11/11/2025
Le projet Simandou est souvent présenté comme un levier de transformation majeur pour la Guinée, allant au-delà de la simple exploitation minière. Il s'agit du plus grand gisement inexploité de minerai de fer de haute qualité au monde.
Son utilité pour les Guinéens repose sur trois principaux piliers : les retombées économiques, la création d'emplois et le développement d'infrastructures structurantes.
1. Développement d'Infrastructures Structurantes
L'utilité la plus concrète et durable pour les Guinéens réside dans les infrastructures que le projet oblige les consortiums à construire, connues sous le nom d'infrastructures "trans-guinéennes" :
Le Chemin de Fer Trans-Guinéen : Une ligne ferroviaire d'environ 670 km traversant le pays, de la région de Simandou à la côte. Ce chemin de fer est conçu pour être multifonctionnel et pourra servir, à terme, au transport des personnes, des biens et à l'intégration économique des régions intérieures.
Le Port en Eau Profonde : La construction d'un nouveau port dans la préfecture de Forécariah, au sud de Conakry, va créer une nouvelle porte d'entrée et de sortie pour le commerce, positionnant potentiellement la Guinée comme un hub logistique en Afrique de l'Ouest.
Infrastructures Connexes : Le projet englobe également la construction de routes, de cités, et d'autres services de base qui bénéficieront aux populations locales.
2. Retombées Économiques Directes et Indirectes
Le projet Simandou devrait avoir un impact sans précédent sur l'économie nationale :
Augmentation Massive du PIB : Selon le FMI, l'exploitation de Simandou pourrait faire augmenter le PIB de la Guinée de 26% à l'horizon 2030. L'investissement total est estimé à plus de 20 milliards de dollars.
Recettes Fiscales : Le gouvernement attend des recettes substantielles en termes de redevances et d'impôts, ce qui devrait doubler les recettes publiques tirées du secteur minier. Cependant, les retombées fiscales réelles dépendent des contrats (qui ne sont pas toujours publics) et de la phase de remboursement des investissements par les compagnies.
Marché pour les Entreprises Locales : La phase de construction et d'exploitation représente un marché d'environ 5 milliards de dollars US pour les fournisseurs locaux (restauration, gestion des installations, carburant, logistique, etc.), offrant une opportunité de croissance pour les PME guinéennes.
Crédibilité Financière : L'ampleur du projet et les revenus attendus pourraient permettre à la Guinée d'améliorer sa notation et potentiellement d'émettre des instruments financiers comme un Eurobond.
3. Emplois et Capital Humain
La création d'emplois est un enjeu majeur, notamment pour la jeunesse guinéenne :
Création d'Emplois : En phase de construction, les estimations évoquent la création de dizaines de milliers d'emplois (plus de 50 000 emplois ont déjà été mentionnés). Cependant, les experts tempèrent en précisant que le secteur minier est hautement capitalistique, et que les emplois directs en phase d'exploitation seront moins nombreux.

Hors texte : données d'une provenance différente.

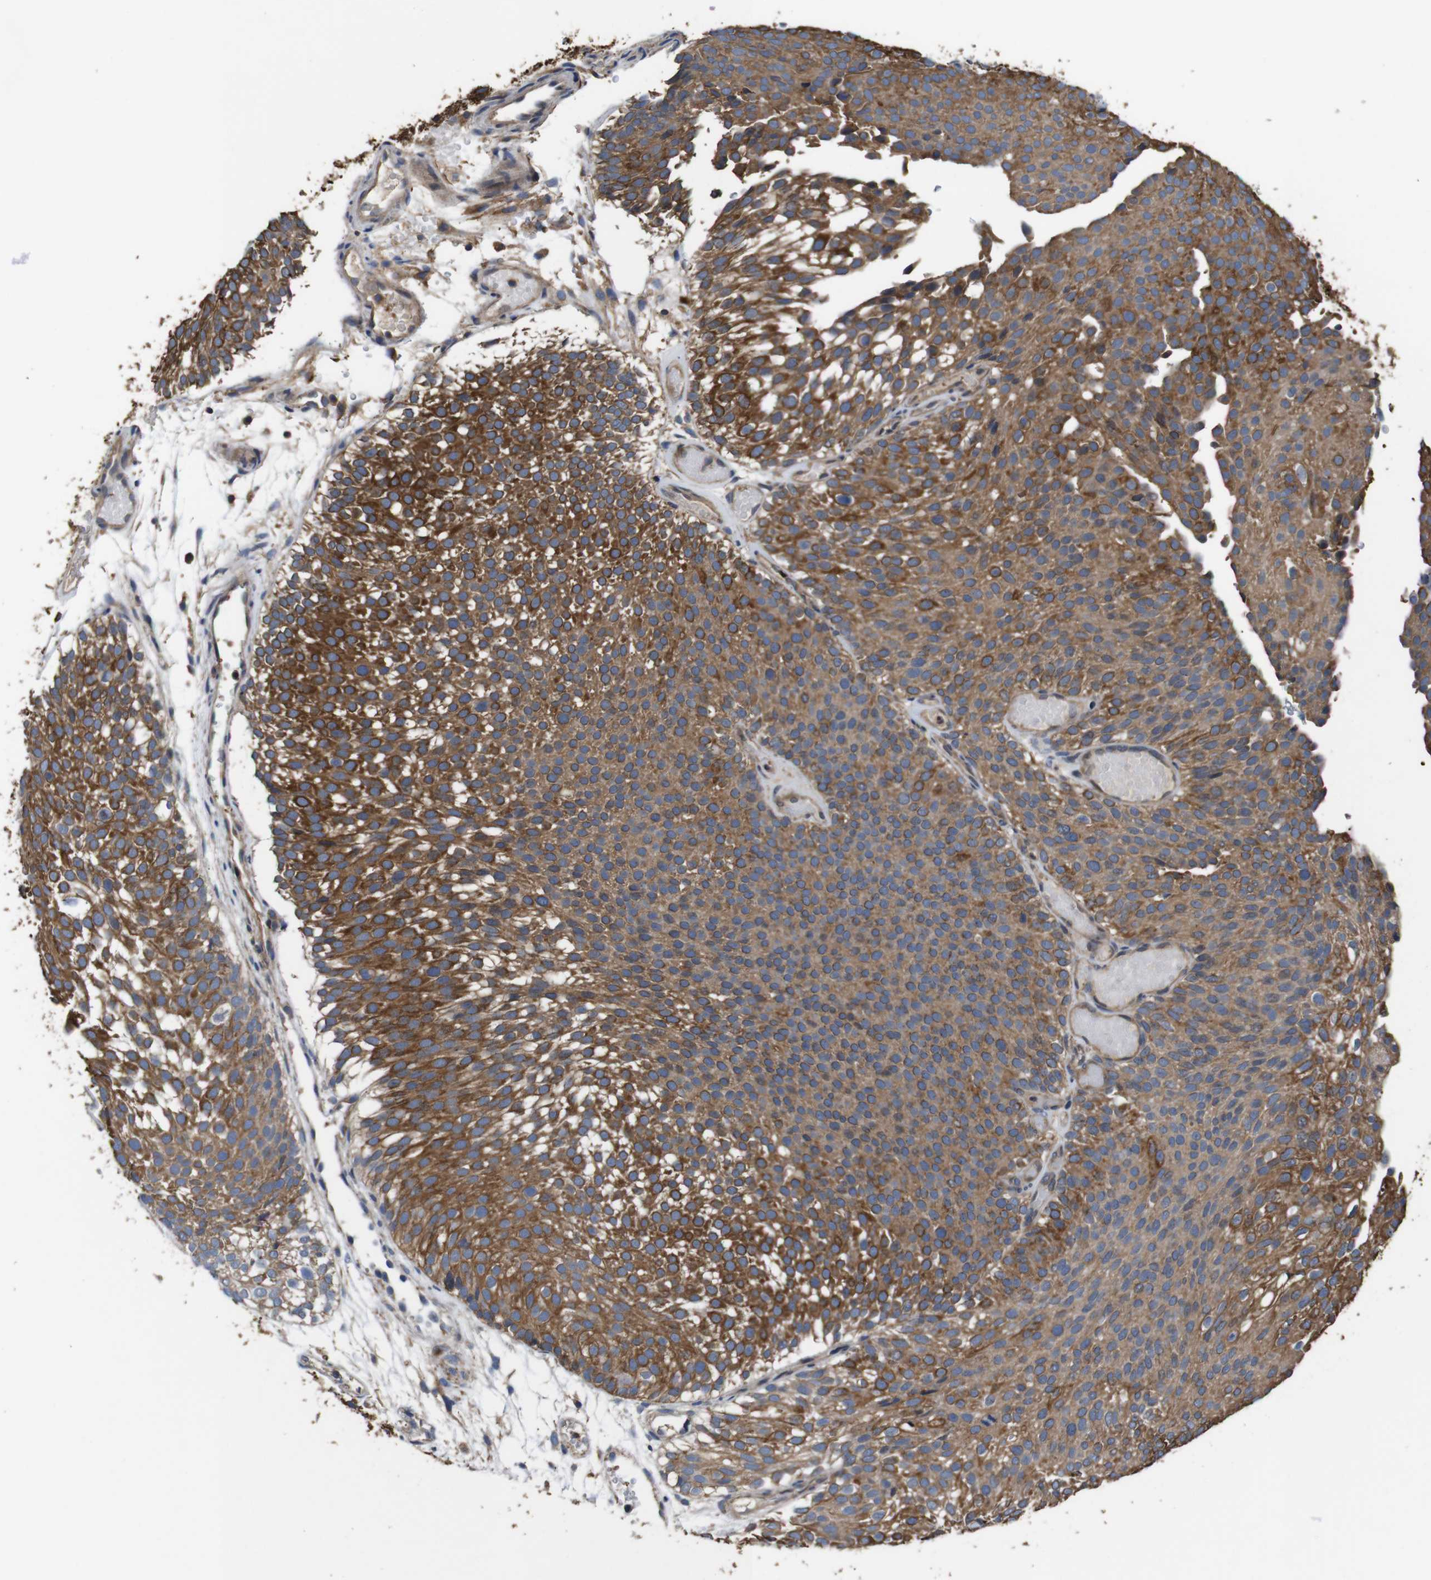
{"staining": {"intensity": "moderate", "quantity": ">75%", "location": "cytoplasmic/membranous"}, "tissue": "urothelial cancer", "cell_type": "Tumor cells", "image_type": "cancer", "snomed": [{"axis": "morphology", "description": "Urothelial carcinoma, Low grade"}, {"axis": "topography", "description": "Urinary bladder"}], "caption": "Immunohistochemistry staining of urothelial carcinoma (low-grade), which exhibits medium levels of moderate cytoplasmic/membranous expression in about >75% of tumor cells indicating moderate cytoplasmic/membranous protein expression. The staining was performed using DAB (3,3'-diaminobenzidine) (brown) for protein detection and nuclei were counterstained in hematoxylin (blue).", "gene": "GLIPR1", "patient": {"sex": "male", "age": 78}}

Emplois Indirects : Le véritable potentiel d'emploi réside dans le développement d'activités économiques connexes qui vont se greffer sur les nouvelles infrastructures (commerce, agriculture, services) le long du chemin de fer.
Formation et Compétences : Le projet inclut des initiatives pour renforcer les compétences locales, comme la création d'une Simandou Academy, visant à former les Guinéens pour qu'ils puissent occuper les postes techniques et qualifiés.
En Bref : La Vision 2040
Les autorités guinéennes ont affirmé leur ambition de ne plus être un simple fournisseur de matières premières et ont élaboré le Programme Simandou Vision 2040. Cette stratégie vise à utiliser les revenus du fer pour :
Diversifier l'économie (agriculture, industrie, services).
Assurer un développement inclusif (construction d'écoles, d'hôpitaux).
Transformer durablement le pays grâce aux infrastructures multifonctionnelles.
L'utilité pour les Guinéens dépendra finalement de la capacité de l'État à maximiser les retombées fiscales, à assurer la transparence des contrats et à mettre en œuvre la Vision 2040 pour transformer les revenus miniers en développement humain durable.